> [ABOUT THIS TASK] Please give the listing again in its entirety, exactly as written.

......

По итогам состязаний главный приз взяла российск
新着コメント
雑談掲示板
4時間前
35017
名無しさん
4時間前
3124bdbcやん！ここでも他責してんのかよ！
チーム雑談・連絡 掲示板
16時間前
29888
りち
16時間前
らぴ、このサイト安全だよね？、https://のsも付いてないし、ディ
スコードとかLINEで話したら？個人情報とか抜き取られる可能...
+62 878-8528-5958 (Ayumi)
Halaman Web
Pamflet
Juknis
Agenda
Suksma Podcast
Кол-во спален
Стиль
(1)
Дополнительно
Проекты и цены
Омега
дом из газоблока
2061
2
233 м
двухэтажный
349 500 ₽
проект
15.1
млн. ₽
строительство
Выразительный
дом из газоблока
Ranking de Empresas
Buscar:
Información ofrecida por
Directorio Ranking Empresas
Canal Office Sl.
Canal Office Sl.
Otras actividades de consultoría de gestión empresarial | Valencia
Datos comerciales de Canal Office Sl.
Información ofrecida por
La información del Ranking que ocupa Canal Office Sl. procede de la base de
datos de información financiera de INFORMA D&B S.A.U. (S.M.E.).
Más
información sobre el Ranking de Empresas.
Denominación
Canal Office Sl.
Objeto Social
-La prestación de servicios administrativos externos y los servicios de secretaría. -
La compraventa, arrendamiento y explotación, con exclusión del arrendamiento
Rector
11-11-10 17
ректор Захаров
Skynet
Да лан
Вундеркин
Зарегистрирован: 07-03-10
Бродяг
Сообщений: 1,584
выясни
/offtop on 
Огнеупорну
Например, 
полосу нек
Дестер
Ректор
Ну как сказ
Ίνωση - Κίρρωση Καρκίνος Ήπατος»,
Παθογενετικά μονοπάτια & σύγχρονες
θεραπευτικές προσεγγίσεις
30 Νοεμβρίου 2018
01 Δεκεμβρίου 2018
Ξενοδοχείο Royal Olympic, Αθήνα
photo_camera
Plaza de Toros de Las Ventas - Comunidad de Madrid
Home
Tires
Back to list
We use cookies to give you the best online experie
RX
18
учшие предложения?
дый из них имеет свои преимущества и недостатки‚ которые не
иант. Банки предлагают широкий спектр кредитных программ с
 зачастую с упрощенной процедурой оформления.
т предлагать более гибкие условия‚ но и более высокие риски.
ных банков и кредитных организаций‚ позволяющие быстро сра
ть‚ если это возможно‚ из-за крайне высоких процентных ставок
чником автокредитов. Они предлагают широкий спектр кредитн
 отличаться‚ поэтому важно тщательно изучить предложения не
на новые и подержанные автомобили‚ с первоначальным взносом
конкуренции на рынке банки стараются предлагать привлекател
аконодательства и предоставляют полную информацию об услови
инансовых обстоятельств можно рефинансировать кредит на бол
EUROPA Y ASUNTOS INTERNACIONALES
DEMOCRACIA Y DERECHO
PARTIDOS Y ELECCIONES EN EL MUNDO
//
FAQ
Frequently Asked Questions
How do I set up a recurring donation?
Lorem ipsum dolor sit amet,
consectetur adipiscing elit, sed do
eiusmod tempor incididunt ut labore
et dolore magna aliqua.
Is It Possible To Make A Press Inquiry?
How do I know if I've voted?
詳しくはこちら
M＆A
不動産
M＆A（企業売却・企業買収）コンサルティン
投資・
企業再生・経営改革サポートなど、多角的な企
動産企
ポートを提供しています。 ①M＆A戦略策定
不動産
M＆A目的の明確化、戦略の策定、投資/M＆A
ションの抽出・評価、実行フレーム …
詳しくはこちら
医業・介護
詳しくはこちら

......

> [ANSWER TO THIS TASK]
По итогам состязаний главный приз взяла российск
新着コメント
雑談掲示板
4時間前
35017
名無しさん
4時間前
3124bdbcやん！ここでも他責してんのかよ！
チーム雑談・連絡 掲示板
16時間前
29888
りち
16時間前
らぴ、このサイト安全だよね？、https://のsも付いてないし、ディ
スコードとかLINEで話したら？個人情報とか抜き取られる可能...
+62 878-8528-5958 (Ayumi)
Halaman Web
Pamflet
Juknis
Agenda
Suksma Podcast
Кол-во спален
Стиль
(1)
Дополнительно
Проекты и цены
Омега
дом из газоблока
2061
2
233 м
двухэтажный
349 500 ₽
проект
15.1
млн. ₽
строительство
Выразительный
дом из газоблока
Ranking de Empresas
Buscar:
Información ofrecida por
Directorio Ranking Empresas
Canal Office Sl.
Canal Office Sl.
Otras actividades de consultoría de gestión empresarial | Valencia
Datos comerciales de Canal Office Sl.
Información ofrecida por
La información del Ranking que ocupa Canal Office Sl. procede de la base de
datos de información financiera de INFORMA D&B S.A.U. (S.M.E.).
Más
información sobre el Ranking de Empresas.
Denominación
Canal Office Sl.
Objeto Social
-La prestación de servicios administrativos externos y los servicios de secretaría. -
La compraventa, arrendamiento y explotación, con exclusión del arrendamiento
Rector
11-11-10 17
ректор Захаров
Skynet
Да лан
Вундеркин
Зарегистрирован: 07-03-10
Бродяг
Сообщений: 1,584
выясни
/offtop on 
Огнеупорну
Например, 
полосу нек
Дестер
Ректор
Ну как сказ
Ίνωση - Κίρρωση Καρκίνος Ήπατος»,
Παθογενετικά μονοπάτια & σύγχρονες
θεραπευτικές προσεγγίσεις
30 Νοεμβρίου 2018
01 Δεκεμβρίου 2018
Ξενοδοχείο Royal Olympic, Αθήνα
photo_camera
Plaza de Toros de Las Ventas - Comunidad de Madrid
Home
Tires
Back to list
We use cookies to give you the best online experie
RX
18
учшие предложения?
дый из них имеет свои преимущества и недостатки‚ которые не
иант. Банки предлагают широкий спектр кредитных программ с
 зачастую с упрощенной процедурой оформления.
т предлагать более гибкие условия‚ но и более высокие риски.
ных банков и кредитных организаций‚ позволяющие быстро сра
ть‚ если это возможно‚ из-за крайне высоких процентных ставок
чником автокредитов. Они предлагают широкий спектр кредитн
 отличаться‚ поэтому важно тщательно изучить предложения не
на новые и подержанные автомобили‚ с первоначальным взносом
конкуренции на рынке банки стараются предлагать привлекател
аконодательства и предоставляют полную информацию об услови
инансовых обстоятельств можно рефинансировать кредит на бол
EUROPA Y ASUNTOS INTERNACIONALES
DEMOCRACIA Y DERECHO
PARTIDOS Y ELECCIONES EN EL MUNDO
//
FAQ
Frequently Asked Questions
How do I set up a recurring donation?
Lorem ipsum dolor sit amet,
consectetur adipiscing elit, sed do
eiusmod tempor incididunt ut labore
et dolore magna aliqua.
Is It Possible To Make A Press Inquiry?
How do I know if I've voted?
詳しくはこちら
M＆A
不動産
M＆A（企業売却・企業買収）コンサルティン
投資・
企業再生・経営改革サポートなど、多角的な企
動産企
ポートを提供しています。 ①M＆A戦略策定
不動産
M＆A目的の明確化、戦略の策定、投資/M＆A
ションの抽出・評価、実行フレーム …
詳しくはこちら
医業・介護
詳しくはこちら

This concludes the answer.